=== Problem details ===
Set down exactly each line of the entries below, beginning at the one that contains "[HtmlElements](index.md) / [col](./col.md)" and ending at the last, and no others.

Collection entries

▽

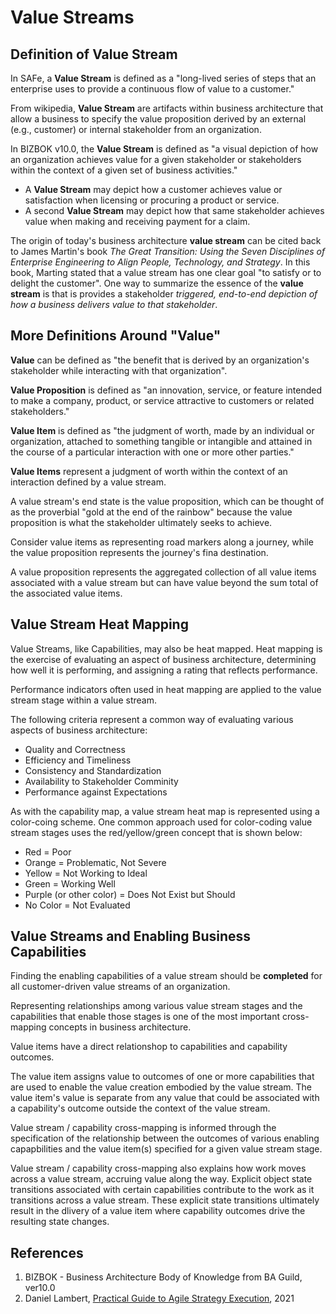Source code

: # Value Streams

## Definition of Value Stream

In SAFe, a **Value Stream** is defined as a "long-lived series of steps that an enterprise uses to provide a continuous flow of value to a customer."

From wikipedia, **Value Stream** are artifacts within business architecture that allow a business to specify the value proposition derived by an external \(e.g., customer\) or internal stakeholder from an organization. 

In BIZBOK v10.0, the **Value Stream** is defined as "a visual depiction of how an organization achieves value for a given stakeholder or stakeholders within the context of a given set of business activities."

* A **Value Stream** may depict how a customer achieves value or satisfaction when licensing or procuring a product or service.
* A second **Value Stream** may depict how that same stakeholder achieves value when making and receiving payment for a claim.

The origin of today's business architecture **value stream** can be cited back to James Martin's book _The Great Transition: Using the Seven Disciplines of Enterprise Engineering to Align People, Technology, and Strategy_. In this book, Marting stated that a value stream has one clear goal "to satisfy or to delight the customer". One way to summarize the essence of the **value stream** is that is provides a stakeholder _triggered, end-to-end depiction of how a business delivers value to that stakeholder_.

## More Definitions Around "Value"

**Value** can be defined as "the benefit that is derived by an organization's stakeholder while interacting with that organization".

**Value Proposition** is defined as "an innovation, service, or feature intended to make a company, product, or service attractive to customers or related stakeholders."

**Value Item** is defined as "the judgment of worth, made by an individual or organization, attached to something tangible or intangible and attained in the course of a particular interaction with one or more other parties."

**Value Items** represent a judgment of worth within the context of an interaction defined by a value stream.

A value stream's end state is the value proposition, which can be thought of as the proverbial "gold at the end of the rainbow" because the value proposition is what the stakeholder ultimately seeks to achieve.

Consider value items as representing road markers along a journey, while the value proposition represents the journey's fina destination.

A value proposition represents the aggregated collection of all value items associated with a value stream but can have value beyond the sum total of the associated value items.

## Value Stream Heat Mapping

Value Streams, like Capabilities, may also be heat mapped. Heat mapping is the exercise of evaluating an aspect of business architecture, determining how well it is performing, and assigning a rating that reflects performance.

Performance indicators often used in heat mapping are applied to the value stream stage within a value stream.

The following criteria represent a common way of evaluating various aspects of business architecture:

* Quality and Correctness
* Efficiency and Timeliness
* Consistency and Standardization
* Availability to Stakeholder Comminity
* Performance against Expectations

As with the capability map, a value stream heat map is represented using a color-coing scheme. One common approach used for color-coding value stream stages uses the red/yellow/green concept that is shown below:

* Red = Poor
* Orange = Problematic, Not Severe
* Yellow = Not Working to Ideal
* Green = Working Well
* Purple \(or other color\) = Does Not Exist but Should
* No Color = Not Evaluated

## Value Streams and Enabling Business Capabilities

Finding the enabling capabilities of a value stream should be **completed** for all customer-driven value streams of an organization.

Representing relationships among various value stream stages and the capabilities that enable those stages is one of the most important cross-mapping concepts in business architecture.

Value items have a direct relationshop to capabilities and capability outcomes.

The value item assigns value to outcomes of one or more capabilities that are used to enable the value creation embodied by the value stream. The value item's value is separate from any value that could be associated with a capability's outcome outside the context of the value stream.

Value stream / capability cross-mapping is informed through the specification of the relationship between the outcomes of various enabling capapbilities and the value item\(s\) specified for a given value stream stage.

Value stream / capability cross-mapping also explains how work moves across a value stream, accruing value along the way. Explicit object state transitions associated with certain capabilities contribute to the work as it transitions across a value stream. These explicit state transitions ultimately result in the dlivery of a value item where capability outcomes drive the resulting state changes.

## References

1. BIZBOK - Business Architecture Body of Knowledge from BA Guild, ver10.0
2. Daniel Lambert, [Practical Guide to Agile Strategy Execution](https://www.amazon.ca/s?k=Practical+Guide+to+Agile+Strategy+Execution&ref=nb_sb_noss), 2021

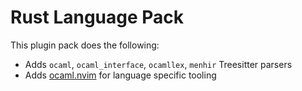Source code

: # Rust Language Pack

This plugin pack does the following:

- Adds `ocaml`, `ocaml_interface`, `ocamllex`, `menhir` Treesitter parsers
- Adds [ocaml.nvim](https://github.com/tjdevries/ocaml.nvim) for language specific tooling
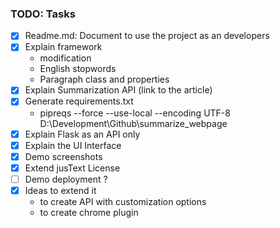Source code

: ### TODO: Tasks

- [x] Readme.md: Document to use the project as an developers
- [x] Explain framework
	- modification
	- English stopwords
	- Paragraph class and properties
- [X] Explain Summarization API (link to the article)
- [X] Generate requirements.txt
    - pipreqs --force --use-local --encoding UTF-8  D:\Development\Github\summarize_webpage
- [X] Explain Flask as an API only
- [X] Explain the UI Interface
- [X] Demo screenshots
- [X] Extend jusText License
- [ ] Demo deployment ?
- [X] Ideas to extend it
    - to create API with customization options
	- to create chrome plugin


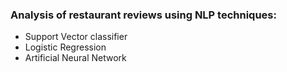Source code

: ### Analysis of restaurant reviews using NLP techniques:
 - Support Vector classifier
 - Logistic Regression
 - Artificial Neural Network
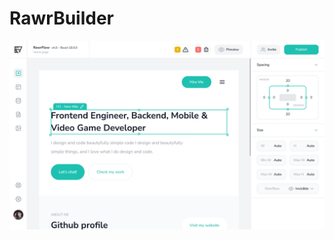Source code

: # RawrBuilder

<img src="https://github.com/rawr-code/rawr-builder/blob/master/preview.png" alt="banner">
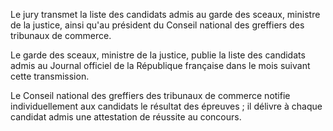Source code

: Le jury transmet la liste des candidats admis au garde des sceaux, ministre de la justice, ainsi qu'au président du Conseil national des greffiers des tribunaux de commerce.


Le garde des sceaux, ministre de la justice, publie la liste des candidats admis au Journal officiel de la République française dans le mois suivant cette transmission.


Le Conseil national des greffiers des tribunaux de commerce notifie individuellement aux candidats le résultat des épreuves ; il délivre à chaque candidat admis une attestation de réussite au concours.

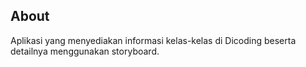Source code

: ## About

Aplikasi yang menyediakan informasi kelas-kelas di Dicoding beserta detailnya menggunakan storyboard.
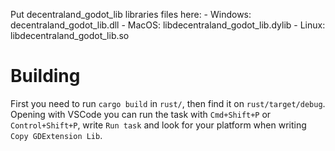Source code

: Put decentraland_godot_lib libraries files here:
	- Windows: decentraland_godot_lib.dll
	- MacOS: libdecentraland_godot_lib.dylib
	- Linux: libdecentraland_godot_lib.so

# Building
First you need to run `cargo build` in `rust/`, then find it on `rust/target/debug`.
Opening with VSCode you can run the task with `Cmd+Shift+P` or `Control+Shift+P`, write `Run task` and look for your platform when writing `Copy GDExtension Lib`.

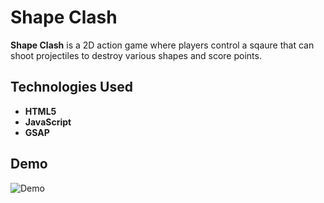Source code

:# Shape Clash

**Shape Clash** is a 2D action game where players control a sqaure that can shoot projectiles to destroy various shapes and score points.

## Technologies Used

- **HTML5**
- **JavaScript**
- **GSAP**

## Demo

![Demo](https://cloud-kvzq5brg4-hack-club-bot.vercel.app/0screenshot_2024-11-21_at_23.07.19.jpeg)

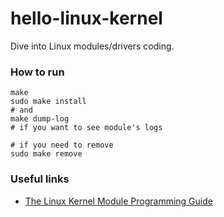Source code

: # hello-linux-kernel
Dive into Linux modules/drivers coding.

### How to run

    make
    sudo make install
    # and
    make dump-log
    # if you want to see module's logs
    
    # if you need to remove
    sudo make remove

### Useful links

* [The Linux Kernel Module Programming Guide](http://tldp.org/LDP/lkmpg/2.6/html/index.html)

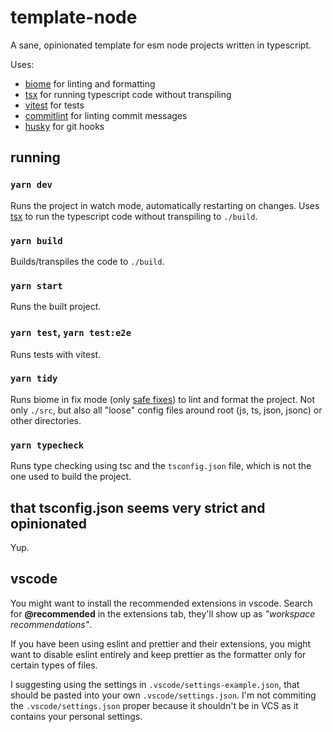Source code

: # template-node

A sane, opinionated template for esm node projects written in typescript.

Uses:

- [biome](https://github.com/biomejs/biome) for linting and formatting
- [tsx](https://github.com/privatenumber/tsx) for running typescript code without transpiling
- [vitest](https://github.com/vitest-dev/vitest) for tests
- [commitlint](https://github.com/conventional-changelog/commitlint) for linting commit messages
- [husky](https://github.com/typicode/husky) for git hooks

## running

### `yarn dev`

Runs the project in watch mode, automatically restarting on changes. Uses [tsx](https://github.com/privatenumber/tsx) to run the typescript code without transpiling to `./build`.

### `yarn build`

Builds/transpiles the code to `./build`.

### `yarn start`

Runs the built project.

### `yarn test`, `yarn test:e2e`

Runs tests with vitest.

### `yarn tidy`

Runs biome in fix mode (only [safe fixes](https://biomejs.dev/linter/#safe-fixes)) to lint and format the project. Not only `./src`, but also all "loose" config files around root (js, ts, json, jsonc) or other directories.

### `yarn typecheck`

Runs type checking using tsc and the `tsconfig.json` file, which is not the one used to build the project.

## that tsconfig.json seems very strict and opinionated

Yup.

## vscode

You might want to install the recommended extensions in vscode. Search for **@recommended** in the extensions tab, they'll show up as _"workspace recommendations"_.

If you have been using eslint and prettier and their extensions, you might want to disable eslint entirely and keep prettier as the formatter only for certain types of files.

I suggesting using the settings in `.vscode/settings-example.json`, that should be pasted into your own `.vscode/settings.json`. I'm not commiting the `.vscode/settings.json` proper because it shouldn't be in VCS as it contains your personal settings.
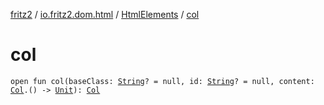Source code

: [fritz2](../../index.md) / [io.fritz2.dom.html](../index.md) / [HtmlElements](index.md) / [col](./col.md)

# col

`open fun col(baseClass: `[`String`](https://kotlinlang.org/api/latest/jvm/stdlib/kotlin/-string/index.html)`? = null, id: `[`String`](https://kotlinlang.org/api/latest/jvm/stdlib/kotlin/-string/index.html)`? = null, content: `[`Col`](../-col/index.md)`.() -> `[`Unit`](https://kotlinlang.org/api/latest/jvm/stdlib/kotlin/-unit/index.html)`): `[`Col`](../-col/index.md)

△

=== Response to the task ===
: [fritz2](../../index.md) / [io.fritz2.dom.html](../index.md) / [HtmlElements](index.md) / [col](./col.md)

# col

`open fun col(baseClass: `[`String`](https://kotlinlang.org/api/latest/jvm/stdlib/kotlin/-string/index.html)`? = null, id: `[`String`](https://kotlinlang.org/api/latest/jvm/stdlib/kotlin/-string/index.html)`? = null, content: `[`Col`](../-col/index.md)`.() -> `[`Unit`](https://kotlinlang.org/api/latest/jvm/stdlib/kotlin/-unit/index.html)`): `[`Col`](../-col/index.md)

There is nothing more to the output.